▸ YOUR OBJECTIVE: Reproduce the chart understanding data below word for word, omitting the pictures.
(DATA FOR THIS EXERCISE)
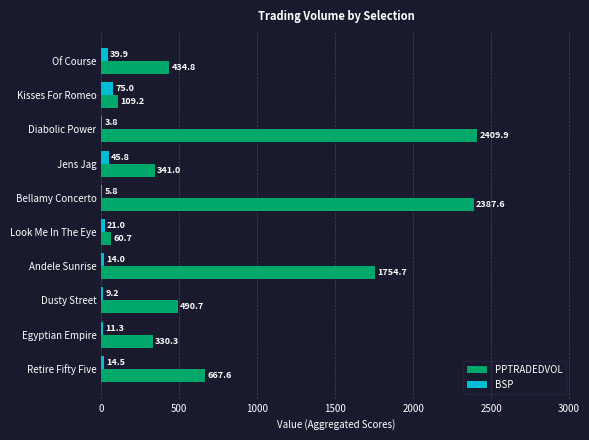

Which series has the largest total across all categories?

PPTRADEDVOL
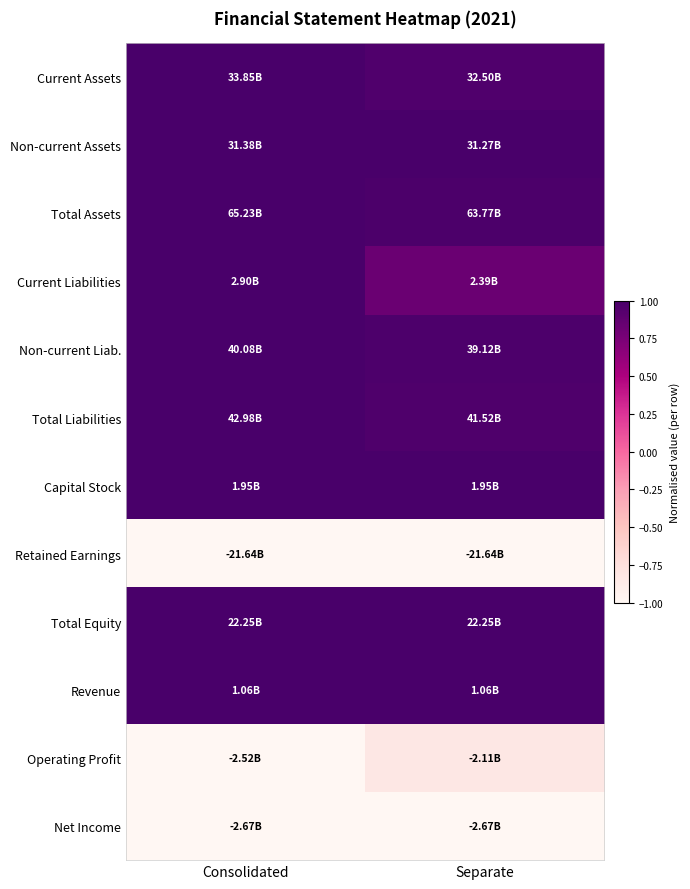

Reading left to right, what are all the values shown in this chart?

Current Assets: Consolidated=1.0	Separate=1.0
Non-current Assets: Consolidated=1.0	Separate=1.0
Total Assets: Consolidated=1.0	Separate=1.0
Current Liabilities: Consolidated=1.0	Separate=0.8
Non-current Liab.: Consolidated=1.0	Separate=1.0
Total Liabilities: Consolidated=1.0	Separate=1.0
Capital Stock: Consolidated=1.0	Separate=1.0
Retained Earnings: Consolidated=-1.0	Separate=-1.0
Total Equity: Consolidated=1.0	Separate=1.0
Revenue: Consolidated=1.0	Separate=1.0
Operating Profit: Consolidated=-1.0	Separate=-0.8
Net Income: Consolidated=-1.0	Separate=-1.0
(End DATA FOR THIS EXERCISE)
▸ RESULT FOR THIS TASK:
Which series has the largest total across all categories?

PPTRADEDVOL

Reading left to right, what are all the values shown in this chart?

Current Assets: Consolidated=1.0	Separate=1.0
Non-current Assets: Consolidated=1.0	Separate=1.0
Total Assets: Consolidated=1.0	Separate=1.0
Current Liabilities: Consolidated=1.0	Separate=0.8
Non-current Liab.: Consolidated=1.0	Separate=1.0
Total Liabilities: Consolidated=1.0	Separate=1.0
Capital Stock: Consolidated=1.0	Separate=1.0
Retained Earnings: Consolidated=-1.0	Separate=-1.0
Total Equity: Consolidated=1.0	Separate=1.0
Revenue: Consolidated=1.0	Separate=1.0
Operating Profit: Consolidated=-1.0	Separate=-0.8
Net Income: Consolidated=-1.0	Separate=-1.0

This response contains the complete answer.